**Instructions for the task:**
Reproduce all the material verbatim, down to the last line.

**Data section:**
_ _ _

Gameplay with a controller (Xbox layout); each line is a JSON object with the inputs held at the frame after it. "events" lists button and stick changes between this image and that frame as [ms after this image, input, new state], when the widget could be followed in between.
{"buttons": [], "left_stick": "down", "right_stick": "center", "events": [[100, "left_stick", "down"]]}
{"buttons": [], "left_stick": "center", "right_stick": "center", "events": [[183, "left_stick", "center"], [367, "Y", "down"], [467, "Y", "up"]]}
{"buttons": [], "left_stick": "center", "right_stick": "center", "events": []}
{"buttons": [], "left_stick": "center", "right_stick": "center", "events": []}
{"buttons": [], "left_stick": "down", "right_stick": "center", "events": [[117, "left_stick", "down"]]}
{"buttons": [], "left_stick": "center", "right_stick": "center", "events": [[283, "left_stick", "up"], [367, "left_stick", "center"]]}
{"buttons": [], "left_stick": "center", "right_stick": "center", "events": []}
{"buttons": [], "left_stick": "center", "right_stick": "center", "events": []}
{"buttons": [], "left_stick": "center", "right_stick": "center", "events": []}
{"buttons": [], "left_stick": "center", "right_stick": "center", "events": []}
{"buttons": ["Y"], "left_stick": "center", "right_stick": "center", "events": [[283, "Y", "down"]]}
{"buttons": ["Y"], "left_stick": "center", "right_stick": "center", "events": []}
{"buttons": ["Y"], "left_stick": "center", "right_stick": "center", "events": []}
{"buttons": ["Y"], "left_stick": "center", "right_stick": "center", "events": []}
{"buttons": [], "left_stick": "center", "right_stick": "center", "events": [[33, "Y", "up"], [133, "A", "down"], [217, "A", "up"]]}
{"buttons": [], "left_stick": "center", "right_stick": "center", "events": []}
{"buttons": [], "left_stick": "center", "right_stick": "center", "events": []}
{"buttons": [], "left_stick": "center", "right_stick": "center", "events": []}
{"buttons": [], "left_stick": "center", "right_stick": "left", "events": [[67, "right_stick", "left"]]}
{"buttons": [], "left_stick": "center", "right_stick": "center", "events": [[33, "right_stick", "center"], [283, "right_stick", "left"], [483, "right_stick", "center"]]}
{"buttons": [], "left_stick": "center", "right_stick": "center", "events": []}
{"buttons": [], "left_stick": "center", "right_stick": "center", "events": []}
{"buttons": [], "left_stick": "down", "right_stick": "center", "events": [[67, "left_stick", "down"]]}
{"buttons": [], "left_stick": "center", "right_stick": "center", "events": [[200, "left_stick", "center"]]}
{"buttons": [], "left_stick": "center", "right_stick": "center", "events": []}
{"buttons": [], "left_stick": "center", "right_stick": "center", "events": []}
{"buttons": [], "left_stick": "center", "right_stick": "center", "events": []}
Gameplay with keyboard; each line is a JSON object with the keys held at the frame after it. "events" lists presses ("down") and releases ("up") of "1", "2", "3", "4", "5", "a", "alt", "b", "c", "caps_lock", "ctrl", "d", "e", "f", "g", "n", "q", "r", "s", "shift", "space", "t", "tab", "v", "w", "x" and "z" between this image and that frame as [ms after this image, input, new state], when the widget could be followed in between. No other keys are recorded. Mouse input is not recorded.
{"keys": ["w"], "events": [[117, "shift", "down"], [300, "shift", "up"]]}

_ _ _

**Answer to this problem:**
Gameplay with a controller (Xbox layout); each line is a JSON object with the inputs held at the frame after it. "events" lists button and stick changes between this image and that frame as [ms after this image, input, new state], when the widget could be followed in between.
{"buttons": [], "left_stick": "down", "right_stick": "center", "events": [[100, "left_stick", "down"]]}
{"buttons": [], "left_stick": "center", "right_stick": "center", "events": [[183, "left_stick", "center"], [367, "Y", "down"], [467, "Y", "up"]]}
{"buttons": [], "left_stick": "center", "right_stick": "center", "events": []}
{"buttons": [], "left_stick": "center", "right_stick": "center", "events": []}
{"buttons": [], "left_stick": "down", "right_stick": "center", "events": [[117, "left_stick", "down"]]}
{"buttons": [], "left_stick": "center", "right_stick": "center", "events": [[283, "left_stick", "up"], [367, "left_stick", "center"]]}
{"buttons": [], "left_stick": "center", "right_stick": "center", "events": []}
{"buttons": [], "left_stick": "center", "right_stick": "center", "events": []}
{"buttons": [], "left_stick": "center", "right_stick": "center", "events": []}
{"buttons": [], "left_stick": "center", "right_stick": "center", "events": []}
{"buttons": ["Y"], "left_stick": "center", "right_stick": "center", "events": [[283, "Y", "down"]]}
{"buttons": ["Y"], "left_stick": "center", "right_stick": "center", "events": []}
{"buttons": ["Y"], "left_stick": "center", "right_stick": "center", "events": []}
{"buttons": ["Y"], "left_stick": "center", "right_stick": "center", "events": []}
{"buttons": [], "left_stick": "center", "right_stick": "center", "events": [[33, "Y", "up"], [133, "A", "down"], [217, "A", "up"]]}
{"buttons": [], "left_stick": "center", "right_stick": "center", "events": []}
{"buttons": [], "left_stick": "center", "right_stick": "center", "events": []}
{"buttons": [], "left_stick": "center", "right_stick": "center", "events": []}
{"buttons": [], "left_stick": "center", "right_stick": "left", "events": [[67, "right_stick", "left"]]}
{"buttons": [], "left_stick": "center", "right_stick": "center", "events": [[33, "right_stick", "center"], [283, "right_stick", "left"], [483, "right_stick", "center"]]}
{"buttons": [], "left_stick": "center", "right_stick": "center", "events": []}
{"buttons": [], "left_stick": "center", "right_stick": "center", "events": []}
{"buttons": [], "left_stick": "down", "right_stick": "center", "events": [[67, "left_stick", "down"]]}
{"buttons": [], "left_stick": "center", "right_stick": "center", "events": [[200, "left_stick", "center"]]}
{"buttons": [], "left_stick": "center", "right_stick": "center", "events": []}
{"buttons": [], "left_stick": "center", "right_stick": "center", "events": []}
{"buttons": [], "left_stick": "center", "right_stick": "center", "events": []}
Gameplay with keyboard; each line is a JSON object with the keys held at the frame after it. "events" lists presses ("down") and releases ("up") of "1", "2", "3", "4", "5", "a", "alt", "b", "c", "caps_lock", "ctrl", "d", "e", "f", "g", "n", "q", "r", "s", "shift", "space", "t", "tab", "v", "w", "x" and "z" between this image and that frame as [ms after this image, input, new state], when the widget could be followed in between. No other keys are recorded. Mouse input is not recorded.
{"keys": ["w"], "events": [[117, "shift", "down"], [300, "shift", "up"]]}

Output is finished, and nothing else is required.